書き下ろしが原稿用紙10枚分くらい進む。まだまだ先は長いが、資料をたくさん引用しなければならないところを抜けたのでちょっとだけほっとする。分量だけなら現在進捗率31.67%というところか。もう少々お待ちを。半日で切り上げるつもりが、乗ってきたのでそのまま書き、結局夕方まで。
夕刻から神保町・香音里へ。立川寸志さんの「寸志滑稽噺百席其の三十一」である。滑稽噺で百席積み上げる壮大な試みも今回で91席目。つまり、カウントダウンが始まったことになる。感慨深い。本日の噺は主催者権限で事前に聴いている。「節分」「鷺取り」「蜀山人」である。
ネタおろしの「節分」から始まる。大晦日に借金取りを言いくるめて帰す、「掛取万歳」などの掛取ものを、節分に変えた噺である。節分限定ということもあって、かなり聴ける機会も少ない。私は八代目の春風亭柳枝の音源でしか聴いたことがない。

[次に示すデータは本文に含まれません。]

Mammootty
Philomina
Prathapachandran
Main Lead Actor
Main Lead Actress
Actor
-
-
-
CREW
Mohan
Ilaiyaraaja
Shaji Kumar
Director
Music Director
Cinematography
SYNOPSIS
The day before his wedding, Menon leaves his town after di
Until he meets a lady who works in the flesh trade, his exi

途中で端唄尽くしの地口が入るところがあって、ここがたぶん面倒臭いはず。大爆笑するような噺ではないが、なんとなくおめでたい感じがする。
「鷺取り」は上方由来の噺で、桂枝雀が死ぬほどおもしろかった記憶がある。上方だから本来は喜いやんなのを江戸っ子に直しているのだが、寸志さんの唄い調子によく合う気がする。上方ではたしか天王寺が舞台だと思ったが、浅草寺に直されている。この日の爆笑ネタはこれ。

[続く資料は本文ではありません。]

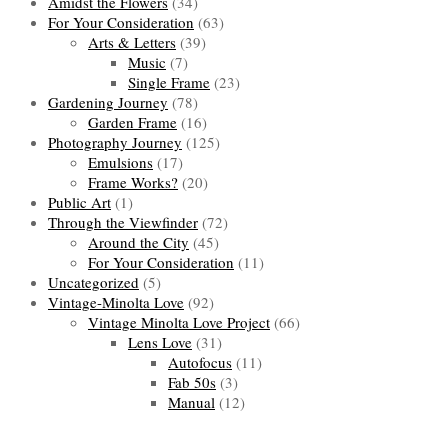
Amidst the Flowers
(34)
For Your Consideration
(63)
Arts & Letters
(39)
Music
(7)
Single Frame
(23)
Gardening Journey
(78)
Garden Frame
(16)
Photography Journey
(125)
Emulsions
(17)
Frame Works?
(20)
Public Art
(1)
Through the Viewfinder
(72)
Around the City
(45)
For Your Consideration
(11)
Uncategorized
(5)
Vintage-Minolta Love
(92)
Vintage Minolta Love Project
(66)
Lens Love
(31)
Autofocus
(11)
Fab 50s
(3)
Manual
(12)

「蜀山人」は太田南畝を描いた地噺っぽいネタだ。これまた大笑いさせるような噺ではないのだが、人物スケッチっぽくてしみじみしている。寄席でかけにくいだろうから珍しいネタの部類に入るだろう。今日は珍ネタ尽くし、ついでに全部酒がらみだ。しかし考えてみると、蜀山人は狂歌で節分は端唄、歌のネタが多くてしんどかったのでは。これに「和歌三神」も足すと寸志歌尽くしになる。それは地味な会になるなあ。お客さんを選ぶけどやってみてもいいかもしれない。
2月の日本建築一階はしんしんと冷える。三席目の途中で寒かったが膝掛けを貰い損ねてこまったお客さんもいたらしい。仲入りでお声掛けしたらよかった。すみません。次回気を付けます。
次回は4月21日(木)20時より。この回だけ第四木曜日ではないのでお気をつけください。コロナ対策に気を付けて神楽坂・香音里でお待ち申し上げます。